Regarding supplies of pipeline gas to Greece, for example, Gazprom is looking to the South Stream pipeline, while it is eyeing a new branch of the Nord Stream for the UK.

The independent producer most interested in supplies to Europe is Novatek, which is currently developing the Yamal LNG project (with a capacity of 16.5 million metric tons) in conjunction with France's Total.

Negotiations for the project are underway with five European companies, including Spanish and French consumers, said Total's Christophe Thoma back in mid-February. In mid-March, Chief Financial Officer Mark Jetway of Novatek clarified that Yamal LNG was planning to split gas sales to Europe and Asia by exactly half.
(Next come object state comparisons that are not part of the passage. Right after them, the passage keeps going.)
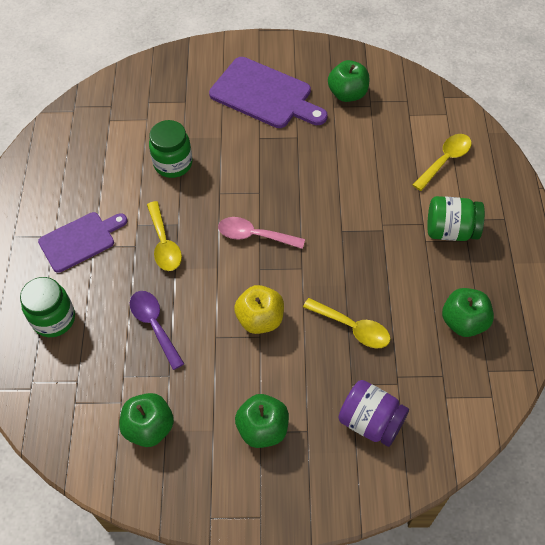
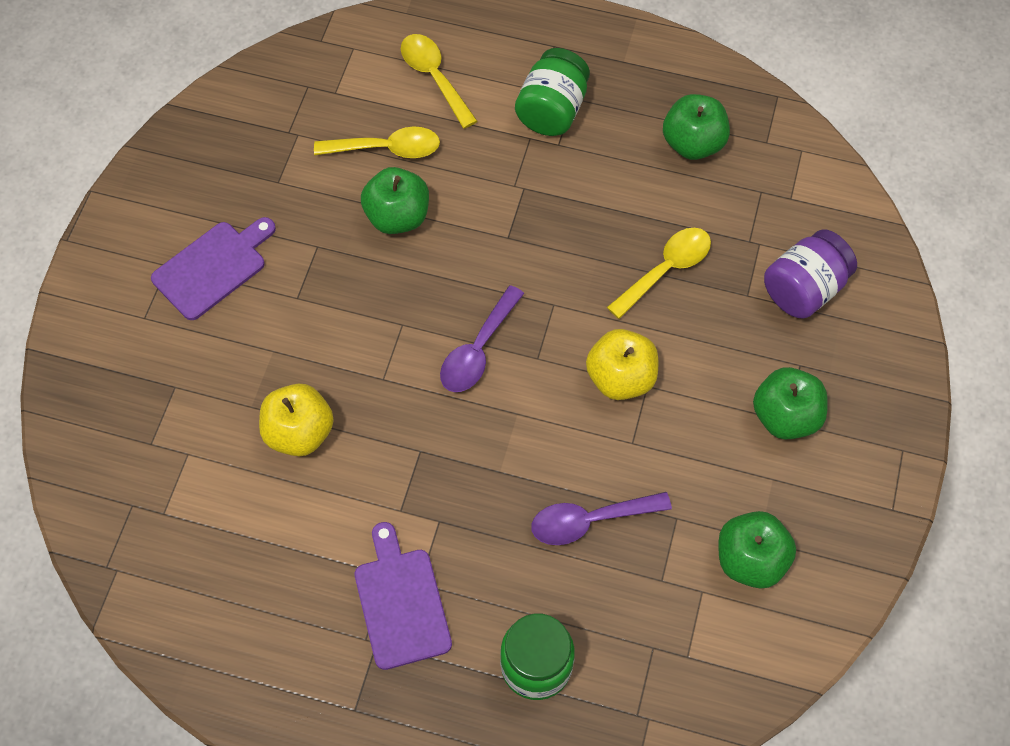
camera: 75 degrees left, 5 degrees up
yellow spoon [147,201,182,271] -> yellow spoon moved to [314,126,440,158]
green jar [149,120,193,178] -> yellow apple [259,383,334,456]
purple cutting board [209,57,328,128] -> purple cutting board [151,217,276,320], size x0.66
pink spoon [218,217,305,249] -> purple spoon [440,285,524,392]
green apple [328,60,369,102] -> green apple moved to [361,167,429,234]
Novatek CEO Leonid Michelson – as part of a delegation with Arkady Dvorkovich and Alexander Novak – recently paid a visit to China, South Korea, and Japan, where he discussed LNG supplies with local companies and their potential involvement in Yamal LNG.

However, gas supplies to the APR from Yamal would have to be routed via the Northern Sea Route (NSR), through which there is no year-round shipping lane. Even President Vladimir Putin admitted in February that some LNG from Yamal would have to be sold on the spot market in Europe.

Moreover, Gazprom is also looking to deliver gas to markets in Japan, China, and South Korea, under its Vladivostok LNG project.

A solution could be for Gazprom and independent exporters to divide not countries but importers with whom they conduct negotiations, says Valery Nesterov of Sberbank Investment Research. When Yamal LNG begins supplying LNG to Europe under Gazprom contracts – and Gazprom to the APR from Vladivostok LNG under Novatek contracts – swap deals could also be on the table.

Recently, Novatek confirmed that the company had expected to supply gas from Yamal LNG to Europe and the APR in approximately equal proportions. Now it is simply a matter of reloading LNG at European ports for onward shipment to Asia as soon as the NSR becomes navigable.

"Analysis has shown that volumes, growth rates, and market premiums are larger in the APR, despite the higher transport costs," reads a Novatek statement. "We have held talks with potential APR customers and now consider the market to be our main focus."

Novatek's priority is to break Gazprom's monopoly and globalize the process, in order for it to become easier to compete for individual local markets, notes Vitaly Kryukov of IFD Kapital. He adds that, if Novatek can set a precedent – for example, by delivering gas to Spain – it means that Yamal LNG will have entered the European market regardless. Spanish companies will be able to buy its gas not only for domestic consumption, but also for resale across the entire EU.

The article is a combined report based on materials from Kommersant.